Las Navidades en un Convento Benedictino
A mediados de los años 60 del Siglo 20, Antonio López Sáenz se convirtió en novicio del Convento Benedictino de Santa María de la Resurrección de San Benito, que se encontraba en la Sierra de Cuernavaca, camino a Chalma.
“La tradición Benedictina era tan estricta, todo el ritual que definía la vida del monasterio se realizaba tal como lo decía San Benito que debería hacerse. La Natividad era una de las festividades más importantes de la vida monástica después de la celebración del nacimiento de San Benito, Semana Santa y Resurrección. Recibíamos visitas, comíamos, nos daban vino de consagrar, era una gran comilona”, comparte.
“Todo lo hacían los monjes que sabían cocinar, ahí descubrí que me gustaba mucho cocinar, porque entraba a colaborar con los hermanos cocineros. Las celebraciones iniciaban con una novena en la que orábamos, nos preparábamos espiritualmente para la llegada del Mesías, la víspera no dormíamos preparando los panes y la comida con los que agasajábamos a los que visitaban ese día el convento”.
Cuando salió del Monasterio la vida fue muy generosa con Antonio López Sáenz.
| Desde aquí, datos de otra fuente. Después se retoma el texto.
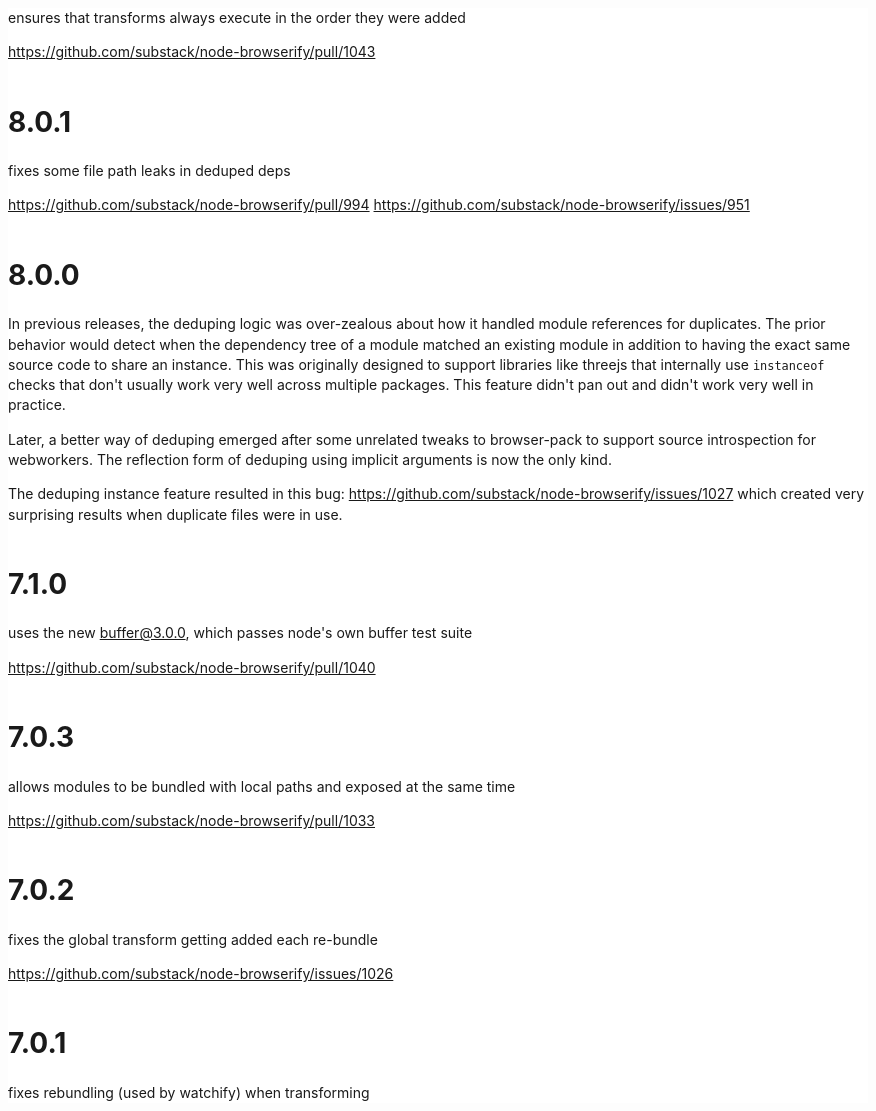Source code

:ensures that transforms always execute in the order they were added

https://github.com/substack/node-browserify/pull/1043

# 8.0.1

fixes some file path leaks in deduped deps

https://github.com/substack/node-browserify/pull/994
https://github.com/substack/node-browserify/issues/951

# 8.0.0

In previous releases, the deduping logic was over-zealous about how it handled
module references for duplicates. The prior behavior would detect when the
dependency tree of a module matched an existing module in addition to having the
exact same source code to share an instance. This was originally designed to
support libraries like threejs that internally use `instanceof` checks that
don't usually work very well across multiple packages. This feature didn't pan
out and didn't work very well in practice.

Later, a better way of deduping emerged after some unrelated tweaks to
browser-pack to support source introspection for webworkers. The reflection form
of deduping using implicit arguments is now the only kind.

The deduping instance feature resulted in this bug:
https://github.com/substack/node-browserify/issues/1027
which created very surprising results when duplicate files were in use.

# 7.1.0

uses the new buffer@3.0.0, which passes node's own buffer test suite

https://github.com/substack/node-browserify/pull/1040

# 7.0.3

allows modules to be bundled with local paths and exposed at the same time

https://github.com/substack/node-browserify/pull/1033

# 7.0.2

fixes the global transform getting added each re-bundle

https://github.com/substack/node-browserify/issues/1026

# 7.0.1

fixes rebundling (used by watchify) when transforming
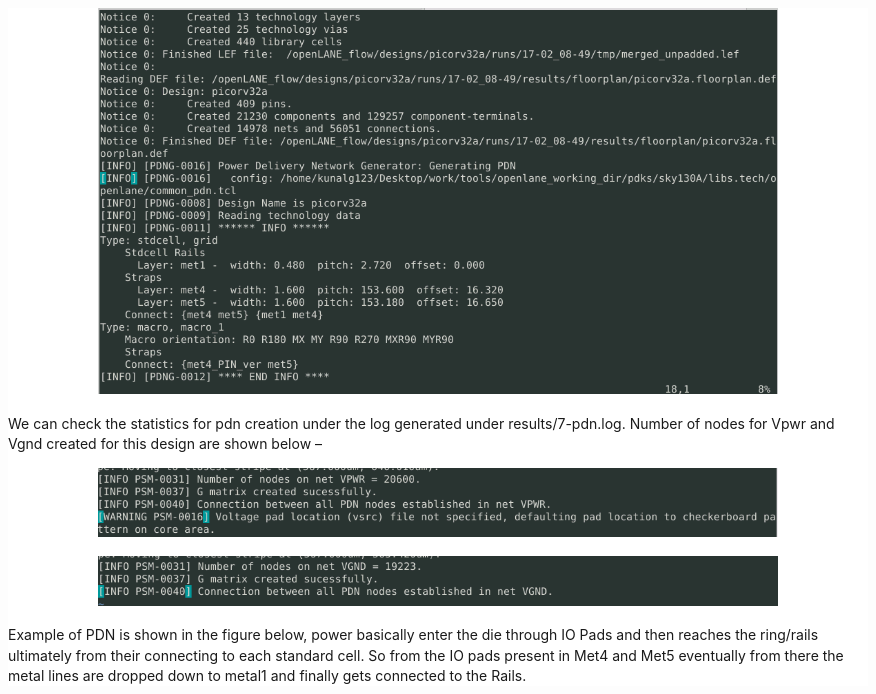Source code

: <p align="center">
<img src="./media/image194.png" style="width:7.0875in;height:4.02569in"
alt="Text Description automatically generated" />
</p>

We can check the statistics for pdn creation under the log generated
under results/7-pdn.log. Number of nodes for Vpwr and Vgnd created for
this design are shown below –

<p align="center">
<img src="./media/image195.png"
style="width:7.0875in;height:0.71389in" />
</p>
<p align="center">
<img src="./media/image196.png"
style="width:7.0875in;height:0.52014in" />
</p>

Example of PDN is shown in the figure below, power basically enter the
die through IO Pads and then reaches the ring/rails ultimately from
their connecting to each standard cell. So from the IO pads present in
Met4 and Met5 eventually from there the metal lines are dropped down to
metal1 and finally gets connected to the Rails.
“Llegó la galerista Estela Chapiro a mi vida y se abrió mi mundo como artista, tuve que enfrentar con mi experiencia en el oficio y en la vida mi futuro y todavía tengo energía para platicar todo esto y sigo pintando”, comenta.
“La pintura es una necesidad para mí, es una pulsión, desde que era niño fue así, no podía explicar la satisfacción que sentía cuando lo hacía. Afortunadamente mis padres se dieron cuenta que eso era incurable y que tenían que mandarme a un lugar donde me guiaran por ese camino. Antonio Haas y la ‘Nana’ Ramírez fueron los que los convencieron de que me mandaran a estudiar a la Ciudad de México”.
Un día especial
Antonio López Sáenz recuerda uno de los días más felices de su vida.
“A los 16 años, yo era chambero en el muelle y mi jefe era mi papá. Todos los días me despedía de él cuando me iba a comer a la casa. Un día tomé la bicicleta y me puse frente a él, me despedí y me dijo: prepara tus cosas, ya no vas a volver, te vas a estudiar eso que quieres... de regreso a mi casa no podía manejar la bicicleta, tenía hambre de aprender, de visitar museos, de leer libros, de ir a exposiciones y de pintar, pintar, pintar”.